Oh, that has to be it, she thought. It’s always the simplest answer, and it doesn’t get any simpler than that. Paula shook her head and pulled on the door handle. She stepped out of the car, the engine still running.
“It’s okay, Seth,” she said warmly. She walked into the back alley, her heels clicking and echoing. “We can get you some more pants when we get to the cottage.”
The shadow slid past the doorway, but Seth didn’t come out. She was almost there.
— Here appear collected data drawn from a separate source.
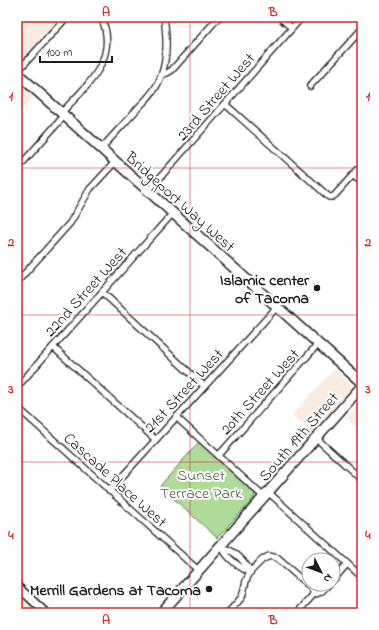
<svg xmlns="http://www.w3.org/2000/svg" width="379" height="630" font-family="'Indie Flower',sans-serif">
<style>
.built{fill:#f9ece1}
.park{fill:#afdb99;stroke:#667c5a}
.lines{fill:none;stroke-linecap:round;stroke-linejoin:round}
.minor-casing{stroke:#1c1c1c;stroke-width:8}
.tertiary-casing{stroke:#1c1c1c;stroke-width:10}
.primary-casing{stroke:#1c1c1c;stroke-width:12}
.minor{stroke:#fff;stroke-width:5.5}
.tertiary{stroke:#fff;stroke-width:7}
.primary{stroke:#fff;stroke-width:9}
.grid{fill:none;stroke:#d62828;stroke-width:1;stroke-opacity:0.55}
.poi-dot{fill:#1c1c1c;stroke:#fff;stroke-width:1.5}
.labels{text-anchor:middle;stroke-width:4;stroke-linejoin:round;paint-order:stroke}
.street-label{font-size:16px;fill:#1c1c1c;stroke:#fff}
.poi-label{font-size:16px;font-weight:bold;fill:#1c1c1c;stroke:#fff;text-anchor:end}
.park-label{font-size:16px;fill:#4f5f48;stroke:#fff}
.neatline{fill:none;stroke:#d62828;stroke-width:1.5}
.grid-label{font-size:13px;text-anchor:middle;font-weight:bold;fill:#d62828}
</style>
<rect width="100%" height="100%" fill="#fff"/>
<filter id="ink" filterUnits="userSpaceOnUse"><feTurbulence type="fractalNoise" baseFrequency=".025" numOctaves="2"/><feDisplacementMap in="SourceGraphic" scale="8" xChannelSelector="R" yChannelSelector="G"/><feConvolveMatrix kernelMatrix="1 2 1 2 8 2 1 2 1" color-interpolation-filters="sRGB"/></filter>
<g filter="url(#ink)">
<g class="built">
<polygon points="17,17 63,17 23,63 17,63"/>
<polygon points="17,80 35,95 17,116"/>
<polygon points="334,369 350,384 351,388 312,433 292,415"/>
<polygon points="362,401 362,432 346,418"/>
<polygon points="17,586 46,613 17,613"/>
</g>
<polygon class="park" points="199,442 255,494 254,498 217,538 160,486"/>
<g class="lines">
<defs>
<g id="minor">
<polyline points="279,17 292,28"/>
<polyline points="17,72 67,17"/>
<polyline points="162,74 167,73 172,70 218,18"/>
<polyline points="310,86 362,29"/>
<polyline points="225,104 329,197 332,197 335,195 362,165"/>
<path d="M61,113C87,86 120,58 101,17"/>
<path d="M101,149C113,135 126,122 138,108C146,100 155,91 159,81C168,62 167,37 164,17"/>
<polyline points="17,169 64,116"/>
<polyline points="353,175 362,183"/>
<polyline points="148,191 302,17"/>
<polyline points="17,282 70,223 90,189 115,162"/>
<polyline points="102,292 204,386"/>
<polyline points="53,347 155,439"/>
<polyline points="17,387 173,213"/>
<polyline points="17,407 198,570"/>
<polyline points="176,417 264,497"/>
<polyline points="316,438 362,480"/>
<polyline points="219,455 318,344"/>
<polyline points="109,491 277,307"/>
<polyline points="268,492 362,577"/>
<path d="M221,545C224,548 224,551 226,554C231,561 242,569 250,572"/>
<path d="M223,548C234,550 246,562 250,572"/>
<polyline points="333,580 347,564"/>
<polyline points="228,613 242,597 246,581 250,572 262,560 269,556 277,558 310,587 313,591 313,595"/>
<polyline points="297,613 313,595 321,592 329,584"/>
</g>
<polyline id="tertiary" points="17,586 46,613"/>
<g id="primary">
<polyline points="17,73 362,383"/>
<polyline points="161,613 362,386"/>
</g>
</defs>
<use href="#minor" class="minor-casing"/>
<use href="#tertiary" class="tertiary-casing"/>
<use href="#primary" class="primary-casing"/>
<use href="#minor" class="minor"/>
<use href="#tertiary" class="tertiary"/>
<use href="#primary" class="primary"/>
</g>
</g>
<path class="grid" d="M190,17V613M17,168H362M17,315H362M17,462H362"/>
<g class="poi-dot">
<circle cx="317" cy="288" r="4"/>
<circle cx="209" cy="589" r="4"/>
</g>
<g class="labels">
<g class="street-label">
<text transform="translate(215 96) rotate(-49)" y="6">23rd Street West</text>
<text transform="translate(181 201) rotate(42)" y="6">Bridgeport Way West</text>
<text transform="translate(85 291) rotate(-48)" y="6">22nd Street West</text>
<text transform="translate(183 390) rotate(-47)" y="6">21st Street West</text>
<text transform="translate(259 391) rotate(-48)" y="6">20th Street West</text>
<text transform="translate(298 436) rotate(-49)" y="6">South 19th Street</text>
<text transform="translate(116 479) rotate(42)" y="6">Cascade Place West</text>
</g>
<g class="poi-label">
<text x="309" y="285">Islamic center<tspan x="309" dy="18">of Tacoma</tspan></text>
<text x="201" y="595">Merrill Gardens at Tacoma</text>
</g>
<g class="park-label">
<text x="201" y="480">Sunset<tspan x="201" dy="18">Terrace Park</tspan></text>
</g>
</g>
<rect width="379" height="630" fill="none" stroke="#fff" stroke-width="44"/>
<g transform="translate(321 572) rotate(132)"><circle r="19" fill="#ffffff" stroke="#a4a4a4"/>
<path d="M0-3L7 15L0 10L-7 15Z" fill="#1c1c1c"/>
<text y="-6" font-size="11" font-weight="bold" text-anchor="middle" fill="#1c1c1c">N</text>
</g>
<path d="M40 56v6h72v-6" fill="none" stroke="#1c1c1c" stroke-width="2"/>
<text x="46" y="56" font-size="12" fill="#1c1c1c" stroke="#ffffff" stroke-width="3" paint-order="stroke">100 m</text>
<rect x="22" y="22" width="335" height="586" class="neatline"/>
<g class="grid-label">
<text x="106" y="16">A</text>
<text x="273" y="16">B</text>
<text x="11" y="100">1</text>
<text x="368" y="100">1</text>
<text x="11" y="246">2</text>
<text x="368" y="246">2</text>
<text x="11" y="393">3</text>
<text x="368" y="393">3</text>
<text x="11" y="539">4</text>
<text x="368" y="539">4</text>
<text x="106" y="624">A</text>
<text x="273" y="624">B</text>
</g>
</svg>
A few more feet and she’d pop her head inside and reassure an adolescent who had more than his fair share of anxieties today.
Paula tapped on the door with her fingernails. “Hey, Seth?” she said, her voice motherly. “I’m coming in, okay? Please don’t be embarrassed.”
She tilted the door open, her head craning to see inside. Then she frowned. The small restroom was empty. There was no sign of Seth at all. But I saw a shadow. Paula stepped into the room, hoping to see something that belonged to Seth—a comb, a wallet, maybe even a runaway note. She passed over the threshold, scanning the floor, looking for clues. She didn’t see the person glued to the ceiling above her. She didn’t hear a hand slide down the wall and grasp the door. Once she was in the room, she heard a harsh squeaking sound. Paula spun around in time to see the door slam shut. A second later she glanced up, and there he was. It was Seth, or at least something that resembled Seth.
“Holy . . .” The voice died in her throat.
Seth dropped silently to the floor, landing feet first. The first thing Paula noticed was the height. Seth was taller now, by more than a foot. His limbs had stretched somehow. His arms and legs were tent poles. His hands were longer, too. The nails were like razorblades. A web of cobalt veins stretched over his muscles and down his arms, reaching all the way to his fingertips. And his skin. His skin was pale white. He looked like the walking dead.
Her trembling eyes trailed up the boy’s lanky frame to his head. She saw his face. She saw dark holes where eyes belonged. She saw two rows of fangs glistening in the green light. And she saw a foot-long tongue, purple and white with pus, lolling back and forth, grazing his chin.
And then she screamed.
An elongated right arm flung at her, swiping her chest. Paula tried to step back but wasn’t fast enough. A searing pain hit her as blood fanned out in clumps across the concrete block walls. Paula looked down to see her chest sliced open. Pieces of rib were jutting out of her like twigs in a campfire. For one brief moment Paula realized she saw her own heart, beating away inside of her.
Then a protracted left arm swiped her neck, and Paula’s head detached from her body.